Ogni singola parola di questo frammento è significativa e meriterebbe di esser discussa. A partire dalla struttura stessa della frase, dove Eros è il soggetto e la persona umana è solo l'oggetto, o la vittima, dell'azione sovrannaturale del dio. Mentre l'uso dell'avverbio «di nuovo» ( deute ), secondo una formula tradizionale nella poesia arcaica, esprime l'implacabile ed eterno ritorno del desiderio. La forza violenta di Eros, infatti, non si placa mai, è una tirannia perpetua: essa continua a ripresentarsi, inesauribile e sempre rinnovata, con la costanza di un fenomeno naturale. Nel secondo verso, Saffo paragona Eros a un animale ( òrpeton ). Cosa significhi esattamente òrpeton in questo frammento è controverso da sempre: il termine potrebbe indicare una generica belva, un serpente o, addirittura, un tafano oppure un'ape che assillano l'innamorato. Se il paragone fosse davvero quello con un fastidioso insetto volante, allora il verbo dònei non andrebbe tradotto con "sconvolge" ma con "ronza, svolazza intorno".

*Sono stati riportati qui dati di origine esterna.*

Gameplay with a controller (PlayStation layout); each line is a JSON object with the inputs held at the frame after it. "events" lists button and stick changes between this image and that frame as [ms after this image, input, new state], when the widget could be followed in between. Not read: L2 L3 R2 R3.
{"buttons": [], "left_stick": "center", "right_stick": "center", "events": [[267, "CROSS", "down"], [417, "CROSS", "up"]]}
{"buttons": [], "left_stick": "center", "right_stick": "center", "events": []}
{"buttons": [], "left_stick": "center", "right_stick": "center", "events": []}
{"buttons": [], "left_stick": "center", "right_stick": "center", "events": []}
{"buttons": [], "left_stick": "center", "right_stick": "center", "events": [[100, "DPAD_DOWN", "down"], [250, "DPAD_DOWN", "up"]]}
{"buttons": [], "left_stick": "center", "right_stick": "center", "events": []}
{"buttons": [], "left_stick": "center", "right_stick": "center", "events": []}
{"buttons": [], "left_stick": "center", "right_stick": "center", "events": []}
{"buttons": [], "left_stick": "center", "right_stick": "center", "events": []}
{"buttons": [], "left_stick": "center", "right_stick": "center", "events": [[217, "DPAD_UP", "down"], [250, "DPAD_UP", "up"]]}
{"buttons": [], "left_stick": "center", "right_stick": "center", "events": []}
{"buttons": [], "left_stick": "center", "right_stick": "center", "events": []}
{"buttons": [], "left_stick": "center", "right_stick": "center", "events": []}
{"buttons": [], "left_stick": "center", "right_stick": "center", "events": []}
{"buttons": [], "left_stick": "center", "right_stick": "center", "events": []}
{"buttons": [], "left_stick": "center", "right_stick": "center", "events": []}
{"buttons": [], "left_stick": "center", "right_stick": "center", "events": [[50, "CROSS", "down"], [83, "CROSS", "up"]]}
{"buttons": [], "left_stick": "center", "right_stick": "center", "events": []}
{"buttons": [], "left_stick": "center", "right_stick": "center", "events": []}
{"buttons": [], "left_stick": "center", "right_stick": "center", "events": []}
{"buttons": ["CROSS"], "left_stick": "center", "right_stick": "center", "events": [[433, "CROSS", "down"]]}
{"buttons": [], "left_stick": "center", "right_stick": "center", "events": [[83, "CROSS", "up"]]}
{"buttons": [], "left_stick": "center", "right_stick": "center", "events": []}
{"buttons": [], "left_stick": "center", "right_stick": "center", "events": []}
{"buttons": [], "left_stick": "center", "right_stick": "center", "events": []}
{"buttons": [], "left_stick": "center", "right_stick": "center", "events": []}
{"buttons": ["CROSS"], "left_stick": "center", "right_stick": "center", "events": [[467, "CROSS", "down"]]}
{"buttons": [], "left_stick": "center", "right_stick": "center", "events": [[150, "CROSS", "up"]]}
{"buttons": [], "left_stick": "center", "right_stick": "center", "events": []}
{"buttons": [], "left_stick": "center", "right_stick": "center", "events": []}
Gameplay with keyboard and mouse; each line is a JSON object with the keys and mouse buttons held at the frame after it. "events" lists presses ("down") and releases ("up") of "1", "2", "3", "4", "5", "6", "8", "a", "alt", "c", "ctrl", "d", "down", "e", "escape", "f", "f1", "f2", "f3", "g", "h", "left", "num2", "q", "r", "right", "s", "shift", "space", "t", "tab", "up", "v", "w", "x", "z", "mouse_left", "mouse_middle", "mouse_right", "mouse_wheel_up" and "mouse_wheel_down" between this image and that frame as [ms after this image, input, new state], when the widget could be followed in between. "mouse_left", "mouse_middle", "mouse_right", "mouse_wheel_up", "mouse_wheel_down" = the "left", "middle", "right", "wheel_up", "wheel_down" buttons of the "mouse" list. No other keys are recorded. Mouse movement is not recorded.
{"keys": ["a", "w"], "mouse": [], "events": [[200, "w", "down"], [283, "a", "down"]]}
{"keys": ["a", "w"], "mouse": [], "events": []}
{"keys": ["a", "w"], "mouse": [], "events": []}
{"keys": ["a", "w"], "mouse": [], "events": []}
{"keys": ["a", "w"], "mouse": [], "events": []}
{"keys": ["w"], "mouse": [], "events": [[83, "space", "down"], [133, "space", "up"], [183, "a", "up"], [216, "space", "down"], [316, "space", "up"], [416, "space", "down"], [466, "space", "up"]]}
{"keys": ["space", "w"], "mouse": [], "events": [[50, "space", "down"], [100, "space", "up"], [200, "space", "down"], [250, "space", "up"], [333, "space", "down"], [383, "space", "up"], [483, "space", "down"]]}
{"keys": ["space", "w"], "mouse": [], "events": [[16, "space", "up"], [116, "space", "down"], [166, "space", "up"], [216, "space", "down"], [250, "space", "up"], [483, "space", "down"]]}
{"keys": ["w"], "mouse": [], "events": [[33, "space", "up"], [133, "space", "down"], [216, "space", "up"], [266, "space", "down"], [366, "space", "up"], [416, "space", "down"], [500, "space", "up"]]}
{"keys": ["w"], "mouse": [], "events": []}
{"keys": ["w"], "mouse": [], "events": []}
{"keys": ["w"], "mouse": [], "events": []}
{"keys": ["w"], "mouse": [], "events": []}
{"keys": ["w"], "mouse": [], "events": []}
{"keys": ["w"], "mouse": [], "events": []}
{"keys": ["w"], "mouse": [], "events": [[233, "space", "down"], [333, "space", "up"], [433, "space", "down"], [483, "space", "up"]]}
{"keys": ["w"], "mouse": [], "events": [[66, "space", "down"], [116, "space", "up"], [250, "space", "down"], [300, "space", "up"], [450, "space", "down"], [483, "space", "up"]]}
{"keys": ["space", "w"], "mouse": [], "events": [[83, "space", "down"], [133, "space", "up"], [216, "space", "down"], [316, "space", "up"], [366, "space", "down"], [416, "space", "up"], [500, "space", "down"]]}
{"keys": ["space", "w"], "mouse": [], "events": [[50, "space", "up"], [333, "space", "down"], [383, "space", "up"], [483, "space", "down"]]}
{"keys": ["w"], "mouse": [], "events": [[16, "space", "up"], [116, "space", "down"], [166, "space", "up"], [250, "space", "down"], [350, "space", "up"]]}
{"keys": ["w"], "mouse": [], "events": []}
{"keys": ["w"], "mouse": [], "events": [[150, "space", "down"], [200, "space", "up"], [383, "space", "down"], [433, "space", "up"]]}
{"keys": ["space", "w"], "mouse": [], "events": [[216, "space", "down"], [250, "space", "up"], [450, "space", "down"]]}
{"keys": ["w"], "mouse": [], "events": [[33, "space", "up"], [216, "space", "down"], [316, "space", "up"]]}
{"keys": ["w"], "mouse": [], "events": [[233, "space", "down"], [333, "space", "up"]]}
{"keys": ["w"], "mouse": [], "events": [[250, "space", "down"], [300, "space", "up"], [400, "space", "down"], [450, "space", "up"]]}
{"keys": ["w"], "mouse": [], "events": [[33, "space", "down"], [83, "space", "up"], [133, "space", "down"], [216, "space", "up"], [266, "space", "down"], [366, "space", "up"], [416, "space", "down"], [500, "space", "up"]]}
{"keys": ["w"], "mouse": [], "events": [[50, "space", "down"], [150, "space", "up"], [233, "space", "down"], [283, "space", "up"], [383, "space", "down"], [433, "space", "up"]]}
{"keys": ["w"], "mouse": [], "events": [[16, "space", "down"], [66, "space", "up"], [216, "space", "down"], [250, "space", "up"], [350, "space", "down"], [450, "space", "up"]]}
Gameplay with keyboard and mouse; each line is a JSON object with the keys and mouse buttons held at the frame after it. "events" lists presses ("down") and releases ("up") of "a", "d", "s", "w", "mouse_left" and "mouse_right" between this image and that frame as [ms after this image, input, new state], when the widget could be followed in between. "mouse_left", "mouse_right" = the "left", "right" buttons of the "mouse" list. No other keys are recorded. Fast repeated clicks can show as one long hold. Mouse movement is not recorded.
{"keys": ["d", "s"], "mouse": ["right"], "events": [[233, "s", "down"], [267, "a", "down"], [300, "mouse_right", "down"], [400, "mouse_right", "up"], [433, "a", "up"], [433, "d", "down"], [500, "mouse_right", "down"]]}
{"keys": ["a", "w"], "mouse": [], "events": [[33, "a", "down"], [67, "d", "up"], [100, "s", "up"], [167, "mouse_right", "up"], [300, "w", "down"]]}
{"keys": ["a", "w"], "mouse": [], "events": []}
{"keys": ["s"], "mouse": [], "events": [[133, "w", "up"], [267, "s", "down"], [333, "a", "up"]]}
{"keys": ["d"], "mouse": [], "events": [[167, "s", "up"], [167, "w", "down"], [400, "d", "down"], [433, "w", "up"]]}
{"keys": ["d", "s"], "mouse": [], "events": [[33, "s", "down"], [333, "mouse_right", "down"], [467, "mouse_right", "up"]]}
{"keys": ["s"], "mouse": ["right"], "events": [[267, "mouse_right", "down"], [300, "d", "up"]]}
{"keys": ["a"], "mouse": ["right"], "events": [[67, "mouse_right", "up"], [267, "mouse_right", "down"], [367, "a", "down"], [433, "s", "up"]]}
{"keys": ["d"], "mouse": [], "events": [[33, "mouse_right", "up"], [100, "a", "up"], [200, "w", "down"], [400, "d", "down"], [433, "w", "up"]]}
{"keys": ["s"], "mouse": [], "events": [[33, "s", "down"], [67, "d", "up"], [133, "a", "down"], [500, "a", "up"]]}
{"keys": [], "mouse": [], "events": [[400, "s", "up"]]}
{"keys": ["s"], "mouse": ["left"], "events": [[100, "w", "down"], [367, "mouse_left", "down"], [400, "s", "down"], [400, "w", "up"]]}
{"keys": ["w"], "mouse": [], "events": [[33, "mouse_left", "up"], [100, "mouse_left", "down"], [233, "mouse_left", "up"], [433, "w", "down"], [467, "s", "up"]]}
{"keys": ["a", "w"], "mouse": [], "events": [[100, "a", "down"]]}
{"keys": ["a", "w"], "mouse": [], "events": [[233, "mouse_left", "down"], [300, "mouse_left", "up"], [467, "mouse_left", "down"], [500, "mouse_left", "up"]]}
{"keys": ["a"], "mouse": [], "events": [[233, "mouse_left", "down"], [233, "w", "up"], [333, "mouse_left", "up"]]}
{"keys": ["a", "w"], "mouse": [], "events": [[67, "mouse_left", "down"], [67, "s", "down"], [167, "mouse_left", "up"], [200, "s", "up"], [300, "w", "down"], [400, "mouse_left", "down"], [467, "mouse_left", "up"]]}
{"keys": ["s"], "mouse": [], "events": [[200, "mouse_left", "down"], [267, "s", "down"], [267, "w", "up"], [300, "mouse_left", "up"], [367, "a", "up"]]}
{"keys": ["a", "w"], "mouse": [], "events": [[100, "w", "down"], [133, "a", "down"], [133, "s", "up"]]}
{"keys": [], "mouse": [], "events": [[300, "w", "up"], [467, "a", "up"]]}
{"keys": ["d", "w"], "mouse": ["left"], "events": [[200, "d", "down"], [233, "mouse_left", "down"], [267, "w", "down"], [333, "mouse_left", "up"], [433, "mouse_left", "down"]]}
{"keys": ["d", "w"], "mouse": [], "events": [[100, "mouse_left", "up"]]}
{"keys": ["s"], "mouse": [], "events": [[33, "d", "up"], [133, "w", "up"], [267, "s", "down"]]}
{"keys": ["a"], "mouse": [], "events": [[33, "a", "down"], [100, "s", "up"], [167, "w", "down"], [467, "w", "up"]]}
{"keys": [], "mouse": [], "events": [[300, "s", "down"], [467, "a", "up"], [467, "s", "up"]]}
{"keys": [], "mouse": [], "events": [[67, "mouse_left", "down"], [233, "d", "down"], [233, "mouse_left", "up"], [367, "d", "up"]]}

Come dice un altro poeta arcaico, il magnogreco Ibico, Eros è «come il vento del Nord che spira dalla Tracia, lampeggiando di fulmini». La Tracia e i suoi abitanti erano, per i greci, rappresentativi di tutto ciò che è selvaggio e violento. Non è un caso, dunque, che proprio da lassù, dalle barbare terre del Nord, soffi il vento impetuoso di Eros. Il quale, peraltro, ha la caratteristica di essere alato. Possedere le ali è una qualità che lo affratella ai demoni rapaci della morte: le Arpie, le Chere, le Sirene, lo stesso Thanatos. Indica la capacità di Eros di piombare, rapido e inaspettato, sulle sue vittime.

Se Eros, dunque, è paragonabile a un fenomeno atmosferico violento, come un vento impetuoso, non stupisce che esso appaia simile anche alla forza terribile di una tempesta marina. L'amante, scrive per esempio Pindaro, «è travolto dall'onda del desiderio» . Il verbo kymàino ("ondeggiare" o "essere travolti da un'onda") è spesso usato, come in questo caso, per descrivere uno sconvoglimento interiore, un'agitazione dell'anima. E una delle sue sfere d'applicazione è appunto quella del turbamento erotico. In latino un valore analogo ha fluctuare , per cui Catullo può dire di Arianna, abbandonata nell'isola di Nasso, che «è travolta da immani onde di angoscia», «magnis curarum fluctuat undis». Nel dominio di Eros tutto è tempestoso. Sul mare d'amore si scatenano i venti furiosi del desiderio che non lasciano scampo a chi naviga. Un altro verbo che, come kymàino , esprime sia la rabbia degli elementi sia il tumulto interiore è cheimàzo/cheimàino . Chèima è il maltempo o la tempesta. Ma «nella tempesta» si trova anche Fedra, travagliata dall'amore insano per il figliastro Ippolito. E il pothos , il desiderio, può essere appunto raffigurato come un vento che infuria (cheimàinei). La forza tempestosa di Eros rende l'uomo instabile, lo sottrae all'equilibrio della ragione. Per questo anche i filosofi punteranno il dito contro l'impulso erotico, considerandolo una delle passioni più pericolose per l'uomo, un ingombrante ostacolo lungo la via verso la saggezza. Certo, nel Simposio , Platone cerca di mostrare che la potenza di amore può anche essere positiva. Il filosofo s'inventa una mitologia alternativa, dove il demone ( dàimon ) Eros è figlio di Poros e Penia, dell'Espediente e dell'Indigenza, e rappresenta lo sforzo dell'uomo per superare sé stesso e raggiungere la rivelazione di una verità che sta oltre le apparenze. Ma lo stesso Platone, nel Fedro , ci racconta anche che, come diceva già un'antica tradizione, tradizione, Eros è manìa , possessione divina.